A data frame in long format.

id

Unquoted column name identifying subjects or a character string.

time

Unquoted column name identifying time points or a character string.

rater

Unquoted column name identifying raters or a character string.

outcome

Unquoted column name containing the observed score or a character string.

time_order

Optional character vector of length 2 specifying the order of the time factor (e.g., c("pre", "post")).

rater_order

Optional character vector of length 2 specifying the order of the rater factor (reference rater first).

Details

The function assumes a fully observed 2 (time) × 2 (rater) repeated-measures design. Each subject must contribute exactly one observation for each combination of time point and rater.

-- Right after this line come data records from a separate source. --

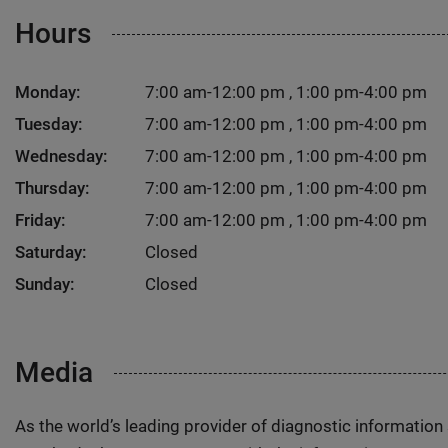
Hours
Monday:
7:00 am-12:00 pm , 1:00 pm-4:00 pm
Tuesday:
7:00 am-12:00 pm , 1:00 pm-4:00 pm
Wednesday:
7:00 am-12:00 pm , 1:00 pm-4:00 pm
Thursday:
7:00 am-12:00 pm , 1:00 pm-4:00 pm
Friday:
7:00 am-12:00 pm , 1:00 pm-4:00 pm
Saturday:
Closed
Sunday:
Closed
Media
As the world’s leading provider of diagnostic informatio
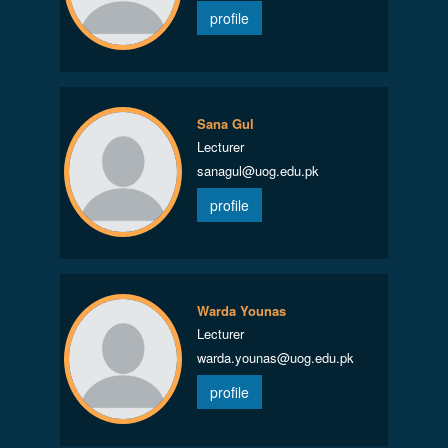
profile
Sana Gul
Lecturer
sanagul@uog.edu.pk
profile
Warda Younas
Lecturer
warda.younas@uog.edu.pk
profile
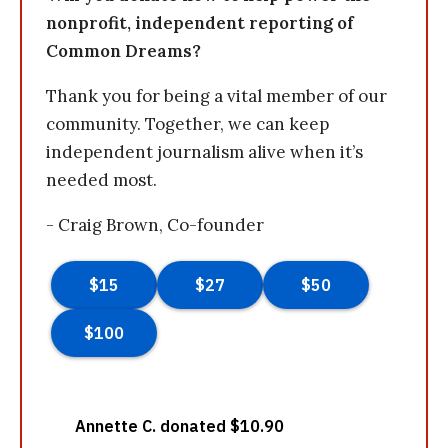
nonprofit, independent reporting of
Common Dreams?
Thank you for being a vital member of our
community. Together, we can keep
independent journalism alive when it’s
needed most.
- Craig Brown, Co-founder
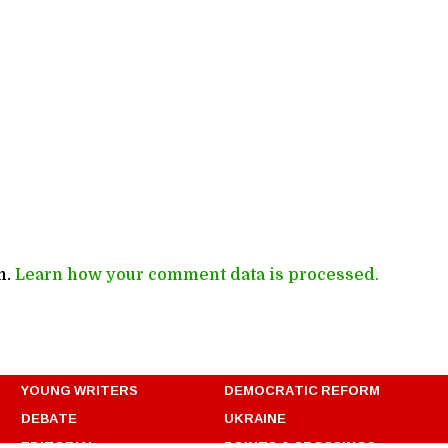
m.
Learn how your comment data is processed.
YOUNG WRITERS
DEMOCRATIC REFORM
DEBATE
UKRAINE
EDITORIAL
POINTS & CROSSINGS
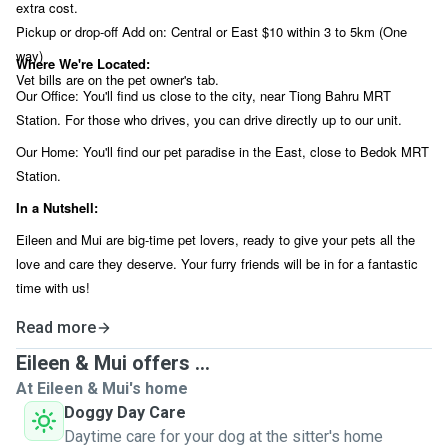
extra cost.
Pickup or drop-off Add on: Central or East $10 within 3 to 5km (One
way)
Where We're Located:
Vet bills are on the pet owner's tab.
Our Office: You'll find us close to the city, near Tiong Bahru MRT
Station. For those who drives, you can drive directly up to our unit.
Our Home: You'll find our pet paradise in the East, close to Bedok MRT
Station.
In a Nutshell:
Eileen and Mui are big-time pet lovers, ready to give your pets all the
love and care they deserve. Your furry friends will be in for a fantastic
time with us!
Read more
Eileen & Mui offers ...
At Eileen & Mui's home
Doggy Day Care
Daytime care for your dog at the sitter's home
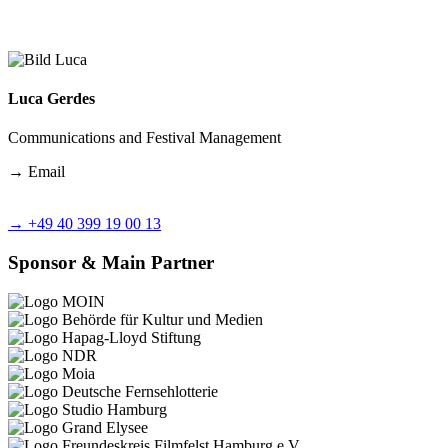
Luca Gerdes
Communications and Festival Management
→
Email
→
+49 40 399 19 00 13
Sponsor & Main Partner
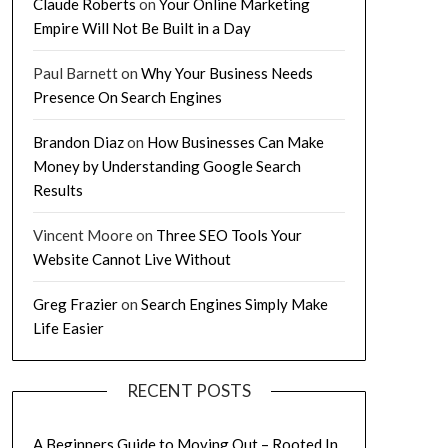
Claude Roberts
on
Your Online Marketing
Empire Will Not Be Built in a Day
Paul Barnett
on
Why Your Business Needs
Presence On Search Engines
Brandon Diaz
on
How Businesses Can Make
Money by Understanding Google Search
Results
Vincent Moore
on
Three SEO Tools Your
Website Cannot Live Without
Greg Frazier
on
Search Engines Simply Make
Life Easier
RECENT POSTS
A Beginners Guide to Moving Out – Rooted In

If time_order or rater_order are not provided, the ordering of factor levels follows the order of appearance in the data. Users are encouraged to specify these arguments explicitly when the ordering carries substantive meaning (e.g., pre vs post).

Value

A data frame with four standardised columns: id, time, rater, and y.


Print a babebi fit object

Description

Print a babebi fit object

Usage

## S3 method for class 'babebi_fit'
print(x, digits = 3, ...)

Arguments

x

An object of class babebi_fit.

digits

Number of digits to print.

...

Further arguments passed to or from other methods.

Value

The input object, invisibly.


Print a babebi validation object

Description

Print a babebi validation object

Usage

## S3 method for class 'babebi_validation'
print(x, digits = 3, ...)

Arguments

x

An object of class babebi_validation.

digits

Number of digits to print.

...

Further arguments passed to or from other methods.

Value

The input object, invisibly.


Print a summary of a babebi fit object

Description

Print a summary of a babebi fit object

Usage

## S3 method for class 'summary.babebi_fit'
print(x, ...)

Arguments

x

An object of class summary.babebi_fit.

...

Further arguments passed to or from other methods.

Value

The input object, invisibly.


Resolve a column name supplied as symbol or character string

Description

Internal helper for functions that accept either unquoted column names or character strings.

Usage

resolve_colname(expr, env = parent.frame())

Arguments

expr

A captured expression representing a column name.

env

The environment in which the expression should be resolved.

Value

A character string of length 1.


Run one Monte Carlo validation cell

Description

Internal helper used to evaluate the analytical babebi model under a single simulation condition defined by sample size, pre-post effect, and rater bias.

Usage

run_cell(N, delta, bias_r2, R)

Arguments

N

Integer sample size.

delta

Numeric pre-post effect for the reference rater.

bias_r2

Numeric additive discrepancy for the second rater.

R

Integer number of Monte Carlo repetitions.

Details

The current implementation simulates pre-post difference scores directly for the reference rater and the second rater, then applies the same analytical linear-model logic used in fit_model().

Value

A one-row data frame with columns N, delta, bias_r2, bias, rmse, coverage, ppos_mean, and bf_mean.


Summarise a babebi fit object

Description

Summarise a babebi fit object

Usage

## S3 method for class 'babebi_fit'
summary(object, digits = 3, ...)

Arguments

object

An object of class babebi_fit.

digits

Number of digits to print.

...

Further arguments passed to or from other methods.

Value

An object of class summary.babebi_fit.